David Chelmick: The use of object-oriented construction models in design will dramatically affect construction procurement. Within five years we will have boilers ordered over the Internet, with contractors drawings sent on e-mail with the bill of quantities sorted.

Roderic Bunn: Irrespective of how sophisticated the design system, there will always be a contractor who will circumvent designers' product choice.

David Chelmick: Yes, but the more you build it on a computer the more you get rid of that. Admittedly, this process will not eradicate human frailty.

Lewis Robertson: It won't mean better co-ordination, either. You still have to have your m&e contractor on board at the start.

John Grounds: I would like to see some way of measuring and validating co-ordination.

Paul Bradley: It's a quality assurance process. It's for someone other than the person that has drawn it to go through and check it.

Roderic Bunn: So quality assurance processes ought to include a time element, then? John Grounds: Yes, and validation.

Roderic Bunn: Do we need better feedback on the problems of poor co-ordination?

Paul Bradley:Feedback comes from the contractor saying: "It won't fit". You don't need to wait six months after the job to learn that. We need prevention, not cure. The best place to address a co-ordination problem is on the drawing board.

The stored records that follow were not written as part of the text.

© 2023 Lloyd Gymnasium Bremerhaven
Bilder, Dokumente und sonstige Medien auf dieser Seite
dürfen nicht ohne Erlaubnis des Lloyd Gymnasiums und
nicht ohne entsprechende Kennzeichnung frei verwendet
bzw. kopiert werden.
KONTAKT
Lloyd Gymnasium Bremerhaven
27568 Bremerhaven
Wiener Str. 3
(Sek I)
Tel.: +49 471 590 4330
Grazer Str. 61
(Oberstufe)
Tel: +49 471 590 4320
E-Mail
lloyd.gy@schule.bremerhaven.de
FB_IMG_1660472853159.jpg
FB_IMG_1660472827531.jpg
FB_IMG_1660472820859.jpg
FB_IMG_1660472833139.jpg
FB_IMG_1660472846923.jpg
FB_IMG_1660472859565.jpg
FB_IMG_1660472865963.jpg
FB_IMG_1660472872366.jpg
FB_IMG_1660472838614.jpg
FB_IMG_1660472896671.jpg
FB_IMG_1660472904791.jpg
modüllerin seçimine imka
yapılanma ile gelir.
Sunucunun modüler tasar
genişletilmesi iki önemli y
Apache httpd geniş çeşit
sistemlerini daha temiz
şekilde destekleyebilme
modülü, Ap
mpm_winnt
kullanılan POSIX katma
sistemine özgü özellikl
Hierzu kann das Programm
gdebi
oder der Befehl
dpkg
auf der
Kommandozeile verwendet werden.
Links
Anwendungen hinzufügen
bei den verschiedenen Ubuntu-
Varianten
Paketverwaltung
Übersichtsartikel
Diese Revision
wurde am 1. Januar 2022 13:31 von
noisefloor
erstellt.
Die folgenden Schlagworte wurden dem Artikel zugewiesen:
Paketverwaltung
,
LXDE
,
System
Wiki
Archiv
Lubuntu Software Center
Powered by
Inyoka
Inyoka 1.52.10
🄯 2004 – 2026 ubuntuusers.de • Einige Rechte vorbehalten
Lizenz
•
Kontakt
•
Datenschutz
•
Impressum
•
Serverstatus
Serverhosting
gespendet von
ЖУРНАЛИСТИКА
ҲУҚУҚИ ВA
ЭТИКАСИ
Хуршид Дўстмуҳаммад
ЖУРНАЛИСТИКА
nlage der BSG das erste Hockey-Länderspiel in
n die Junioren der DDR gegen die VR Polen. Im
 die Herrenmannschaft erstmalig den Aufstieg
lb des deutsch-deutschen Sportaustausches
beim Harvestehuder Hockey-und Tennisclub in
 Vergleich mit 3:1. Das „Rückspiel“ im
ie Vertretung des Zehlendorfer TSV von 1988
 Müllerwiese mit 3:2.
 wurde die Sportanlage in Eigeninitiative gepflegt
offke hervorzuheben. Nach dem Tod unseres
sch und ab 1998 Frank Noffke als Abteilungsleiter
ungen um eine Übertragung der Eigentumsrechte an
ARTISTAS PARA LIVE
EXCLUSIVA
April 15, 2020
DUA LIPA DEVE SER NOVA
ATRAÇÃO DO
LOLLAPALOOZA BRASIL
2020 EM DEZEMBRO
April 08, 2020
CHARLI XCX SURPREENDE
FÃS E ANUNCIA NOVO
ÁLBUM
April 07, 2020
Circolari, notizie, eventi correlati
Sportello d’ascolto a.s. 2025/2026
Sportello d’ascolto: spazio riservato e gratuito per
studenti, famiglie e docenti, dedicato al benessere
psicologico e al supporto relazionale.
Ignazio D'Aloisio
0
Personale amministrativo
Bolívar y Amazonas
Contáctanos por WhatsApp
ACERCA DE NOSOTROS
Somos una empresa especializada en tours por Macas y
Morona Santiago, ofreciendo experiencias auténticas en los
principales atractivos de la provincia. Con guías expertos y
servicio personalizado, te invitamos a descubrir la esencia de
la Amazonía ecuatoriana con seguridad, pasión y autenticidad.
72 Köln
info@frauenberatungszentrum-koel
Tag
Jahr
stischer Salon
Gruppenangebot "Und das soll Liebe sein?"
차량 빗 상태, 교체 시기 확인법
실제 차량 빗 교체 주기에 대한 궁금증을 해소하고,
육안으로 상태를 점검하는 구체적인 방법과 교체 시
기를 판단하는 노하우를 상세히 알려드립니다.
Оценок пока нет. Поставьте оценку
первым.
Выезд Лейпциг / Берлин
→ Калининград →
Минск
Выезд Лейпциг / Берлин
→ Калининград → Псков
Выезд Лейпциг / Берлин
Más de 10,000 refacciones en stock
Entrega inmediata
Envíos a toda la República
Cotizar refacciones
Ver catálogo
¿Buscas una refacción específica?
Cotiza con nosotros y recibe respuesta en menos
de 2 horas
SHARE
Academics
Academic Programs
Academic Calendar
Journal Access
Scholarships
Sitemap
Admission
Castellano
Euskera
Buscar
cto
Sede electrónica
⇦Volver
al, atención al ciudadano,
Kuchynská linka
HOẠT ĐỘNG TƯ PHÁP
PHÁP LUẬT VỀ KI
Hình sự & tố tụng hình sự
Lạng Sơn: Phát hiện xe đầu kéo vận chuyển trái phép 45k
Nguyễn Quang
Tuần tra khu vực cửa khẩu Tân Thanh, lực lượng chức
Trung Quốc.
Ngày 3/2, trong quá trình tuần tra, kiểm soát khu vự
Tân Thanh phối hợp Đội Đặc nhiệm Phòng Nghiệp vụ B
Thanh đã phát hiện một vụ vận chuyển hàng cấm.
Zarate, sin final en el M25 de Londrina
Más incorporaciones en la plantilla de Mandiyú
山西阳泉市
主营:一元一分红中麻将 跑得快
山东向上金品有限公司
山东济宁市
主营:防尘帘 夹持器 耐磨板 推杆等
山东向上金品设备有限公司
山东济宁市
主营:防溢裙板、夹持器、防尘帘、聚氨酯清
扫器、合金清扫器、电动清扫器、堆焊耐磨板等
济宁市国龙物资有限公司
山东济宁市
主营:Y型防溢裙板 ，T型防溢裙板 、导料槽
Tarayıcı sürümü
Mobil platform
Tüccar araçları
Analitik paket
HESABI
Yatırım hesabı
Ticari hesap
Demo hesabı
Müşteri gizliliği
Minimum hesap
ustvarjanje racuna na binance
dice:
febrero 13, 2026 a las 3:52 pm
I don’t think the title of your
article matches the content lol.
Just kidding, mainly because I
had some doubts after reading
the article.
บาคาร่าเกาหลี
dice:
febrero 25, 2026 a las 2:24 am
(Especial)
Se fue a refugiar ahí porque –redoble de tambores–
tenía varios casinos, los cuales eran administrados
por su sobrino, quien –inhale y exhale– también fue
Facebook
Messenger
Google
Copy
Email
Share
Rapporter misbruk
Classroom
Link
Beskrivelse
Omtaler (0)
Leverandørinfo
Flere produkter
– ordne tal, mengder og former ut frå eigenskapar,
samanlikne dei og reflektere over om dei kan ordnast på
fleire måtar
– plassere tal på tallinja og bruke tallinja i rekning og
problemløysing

Lewis Robertson: That's right. It is far cheaper to rub it out on a drawing than to sort it out on site.

Conclusions

  • The m&e contractor and commissioning specialists should be on board prior to tender, preferably at the scheme design stage.
  • A non-construction-related project management qualification should be introduced, preferably by a new institution, but possibly championed by an existing body.
  • The main contractor’s responsibility for m&e design must be clearly defined in the brief, the procurement strategy and the contract.
  • In future, quality assurance procedures should include time elements and validation processes for future benchmarking.
  • The professions should actively support the development and application of single project models and electronic project databases.